I spoke to Fred Phelps of Westboro Baptist Church once.
It was back in 1998, after the funeral of Matthew Shepard, who he and his small congregation made up of mostly relatives, picketed. They held up signs indicating that Mr. Shepard, a young man tortured, beaten, strung up on a fence and left to die, was going to hell because he was gay.
He was a guest on a talk show that I listened to. I called and got through.
I put aside my disgust and horror that he would be so cruel to the family of a young man who died in such a horrific and painful manner. That someone could actually relish the fact that other people could murder someone just for being different from them. I put aside my anger and my disbelief, my sadness and my heartache for those that loved Mr. Shepard. I wanted to talk to this man. I wanted to ask him a question.
He called himself a Christian. And, from what I understood – understand – about what Jesus wants us to do -what he TOLD us to do- is that we should go out into the world and tell other people about His love.
So, I asked him, “How are your signs and your hate and all of your angry words bringing people closer to Christ?”
He had no answer for me. He went into his loud, angry tirade about how, “God hates fags,”and how we will all burn in Hell because we don’t condemn homosexuality. He didn’t hear a word I or anyone else on the Los Angeles based talk show said. Not one word.
I haven’t thought about Fred Phelps or his church much since then. I would hear the occasional news report about them protesting at our fallen soldiers’ funerals or the Academy Awards, I would shake my head and hope that the families of those lost defending our country would be able to mourn their heroes in peace. That maybe Phelps and gang couldn’t get close enough to them to make their suffering any worse.
And then he died. There isn’t going to be a funeral.
I think this is horribly sad.
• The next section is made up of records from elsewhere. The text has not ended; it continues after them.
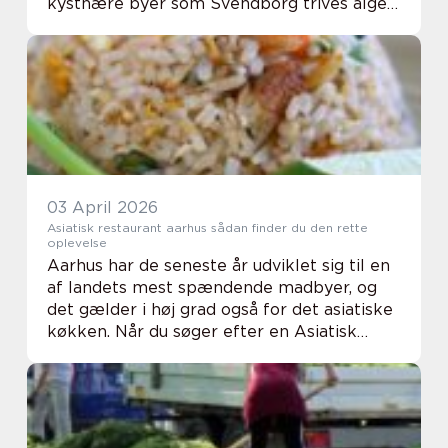
kystnære byer som Svendborg trives alger,
mos og skidt ekstra godt på grund af fugt
og milde vintre. Resultatet er ofte gl...
03 April 2026
Asiatisk restaurant aarhus sådan finder du den rette
oplevelse
Aarhus har de seneste år udviklet sig til en
af landets mest spændende madbyer, og
det gælder i høj grad også for det asiatiske
køkken. Når du søger efter en Asiatisk
Restaurant Aarhus, møder du et væld af
muligheder fra simple street food-
inspirered...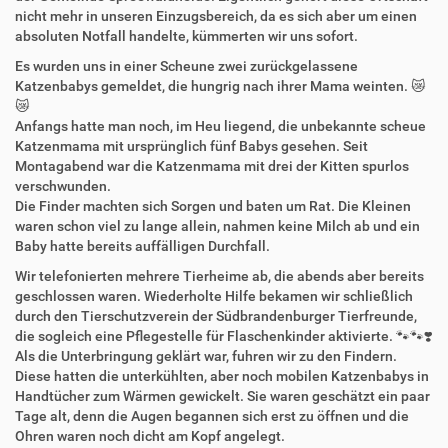
nicht mehr in unseren Einzugsbereich, da es sich aber um einen
absoluten Notfall handelte, kümmerten wir uns sofort.
Es wurden uns in einer Scheune zwei zurückgelassene
Katzenbabys gemeldet, die hungrig nach ihrer Mama weinten. 😿
😿
Anfangs hatte man noch, im Heu liegend, die unbekannte scheue
Katzenmama mit ursprünglich fünf Babys gesehen. Seit
Montagabend war die Katzenmama mit drei der Kitten spurlos
verschwunden.
Die Finder machten sich Sorgen und baten um Rat. Die Kleinen
waren schon viel zu lange allein, nahmen keine Milch ab und ein
Baby hatte bereits auffälligen Durchfall.
Wir telefonierten mehrere Tierheime ab, die abends aber bereits
geschlossen waren. Wiederholte Hilfe bekamen wir schließlich
durch den Tierschutzverein der Südbrandenburger Tierfreunde,
die sogleich eine Pflegestelle für Flaschenkinder aktivierte. 🐾🐾❣️
Als die Unterbringung geklärt war, fuhren wir zu den Findern.
Diese hatten die unterkühlten, aber noch mobilen Katzenbabys in
Handtücher zum Wärmen gewickelt. Sie waren geschätzt ein paar
Tage alt, denn die Augen begannen sich erst zu öffnen und die
Ohren waren noch dicht am Kopf angelegt.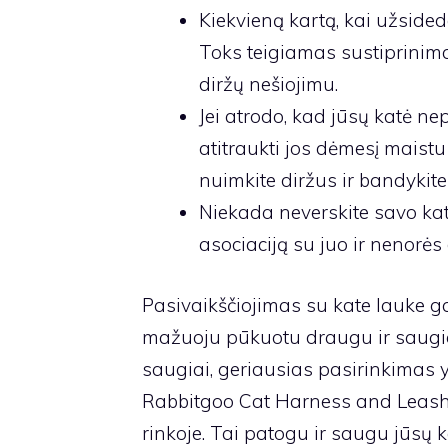
Kiekvieną kartą, kai užsided
Toks teigiamas sustiprinim
diržų nešiojimu.
Jei atrodo, kad jūsų katė ne
atitraukti jos dėmesį maistu 
nuimkite diržus ir bandykite
Niekada neverskite savo kat
asociaciją su juo ir nenorės
Pasivaikščiojimas su kate lauke ga
mažuoju pūkuotu draugu ir saugia
saugiai, geriausias pasirinkimas yr
Rabbitgoo Cat Harness and Leash y
rinkoje. Tai patogu ir saugu jūsų k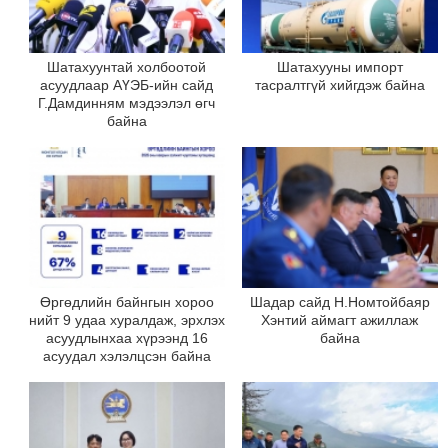
Шатахуунтай холбоотой
Шатахууны импорт
асуудлаар АҮЭБ-ийн сайд
тасралтгүй хийгдэж байна
Г.Дамдинням мэдээлэл өгч
байна
Өргөдлийн байнгын хороо
Шадар сайд Н.Номтойбаяр
нийт 9 удаа хуралдаж, эрхлэх
Хэнтий аймагт ажиллаж
асуудлынхаа хүрээнд 16
байна
асуудал хэлэлцсэн байна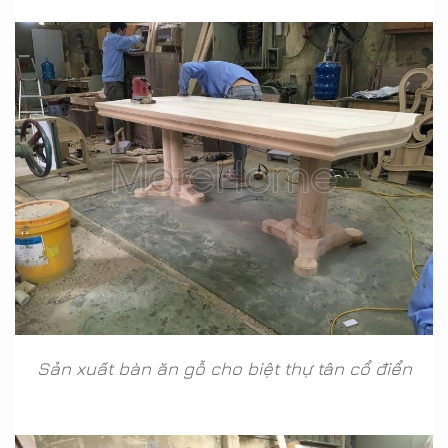
Sản xuất bàn ăn gỗ cho biệt thự tân cổ điển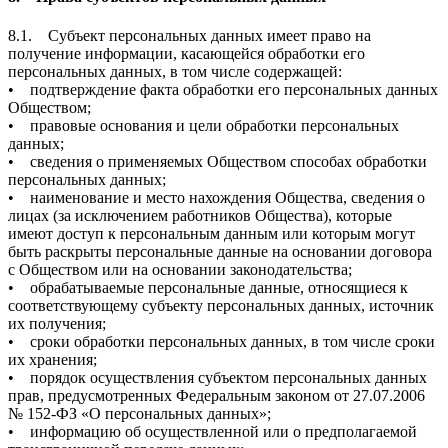
8.1. Субъект персональных данных имеет право на
получение информации, касающейся обработки его
персональных данных, в том числе содержащей:
• подтверждение факта обработки его персональных данных
Обществом;
• правовые основания и цели обработки персональных
данных;
• сведения о применяемых Обществом способах обработки
персональных данных;
• наименование и место нахождения Общества, сведения о
лицах (за исключением работников Общества), которые
имеют доступ к персональным данным или которым могут
быть раскрыты персональные данные на основании договора
с Обществом или на основании законодательства;
• обрабатываемые персональные данные, относящиеся к
соответствующему субъекту персональных данных, источник
их получения;
• сроки обработки персональных данных, в том числе сроки
их хранения;
• порядок осуществления субъектом персональных данных
прав, предусмотренных Федеральным законом от 27.07.2006
№ 152-ФЗ «О персональных данных»;
• информацию об осуществленной или о предполагаемой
What a miserable person he must have been, to have so much hate and anger inside of him. I wonder what he was really angry at. I wonder if he struggled with his own sexuality.
I wonder if stories will come out of abuse and/or misconduct.
Don’t get me wrong, I am still angry at him for spreading so much hate and hurt.
So, here’s what I will do to try to undo what he did to our world:
I will love. I will love WHOMEVER I CHOOSE.
I will be true to myself and answer only to my God, who is loving and beautiful.
I will appreciate the beauty in this world.
I will not tolerate evil.
I will forgive and I will have compassion.
I will leave this world better than I found it.
And, I will ask you to do the same.
Most people are good. Let’s all try to be one of them. OK?